_DOCUMENT EXTRACT_.
Shortcuts

lightrft.models.actor_vl

Vision-Language Actor Model Module for Reinforcement Learning.

This module provides the ActorVL class, which implements an actor model specifically designed for vision-language tasks in reinforcement learning scenarios. The actor is responsible for generating actions (text sequences) based on visual inputs (images and videos) and textual prompts.

The module supports various optimization techniques including: - LoRA (Low-Rank Adaptation) for parameter-efficient fine-tuning - Flash Attention 2.0 for improved performance - DeepSpeed integration for distributed training - Sample packing for efficient batch processing

Key Features: - Multi-modal input processing (text + vision) - Flexible model loading from pretrained checkpoints - Support for various vision-language model architectures - Gradient checkpointing for memory optimization - MoE (Mixture of Experts) model support

class lightrft.models.actor_vl.ActorVL(*args: Any, **kwargs: Any)[source]

Bases: Module

Vision-Language Actor model for reinforcement learning applications.

This class serves as a foundation for implementing vision-language actor models in RL, which are responsible for generating text sequences (actions) based on visual (images and videos) and textual inputs. The model supports various optimization techniques including LoRA adaptation, quantization, and distributed training.

The actor model can be initialized either from a pretrained model path or from an existing model instance, providing flexibility in model deployment scenarios.

Parameters:
  • pretrain_or_model (Union[str, nn.Module]) – Either a string path to a pretrained model or a model instance

  • use_flash_attention_2 (bool) – Whether to utilize Flash Attention 2.0 for improved performance

  • bf16 (bool) – Enable bfloat16 precision for model computations

  • lora_rank (int) – Rank for LoRA adaptation (0 disables LoRA)

  • lora_alpha (int) – Alpha parameter for LoRA scaling

  • lora_dropout (float) – Dropout rate for LoRA layers

  • target_modules (Optional[list]) – List of target modules for applying LoRA (auto-detected if None)

_REQUIRED WORK_.
Retype everything in the ActorVL documentation above from "Key Features: - Multi-modal" down to "reinforcement learning applications.".

_DATA EXTRACT_.
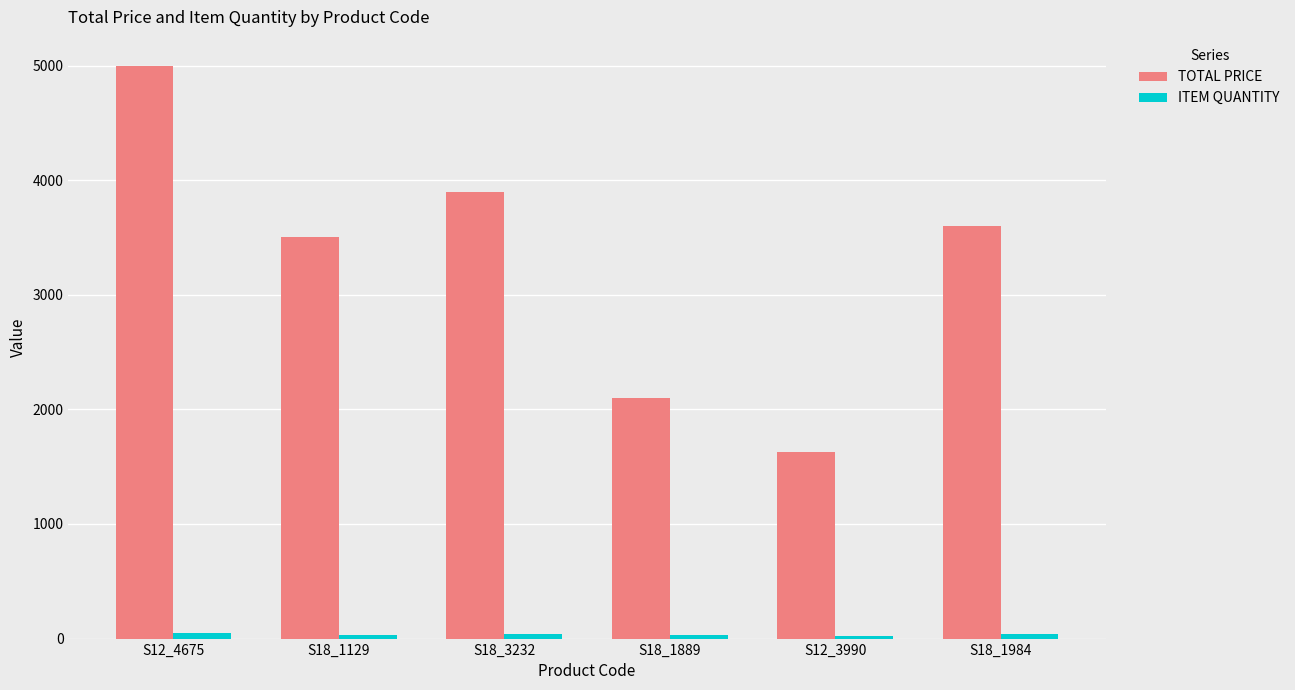

How many data points in TOTAL PRICE are less than 3600?

3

_EXERCISE RESPONSE_.
Key Features: - Multi-modal input processing (text + vision) - Flexible model loading from pretrained checkpoints - Support for various vision-language model architectures - Gradient checkpointing for memory optimization - MoE (Mixture of Experts) model support

class lightrft.models.actor_vl.ActorVL(*args: Any, **kwargs: Any)[source]

Bases: Module

Vision-Language Actor model for reinforcement learning applications.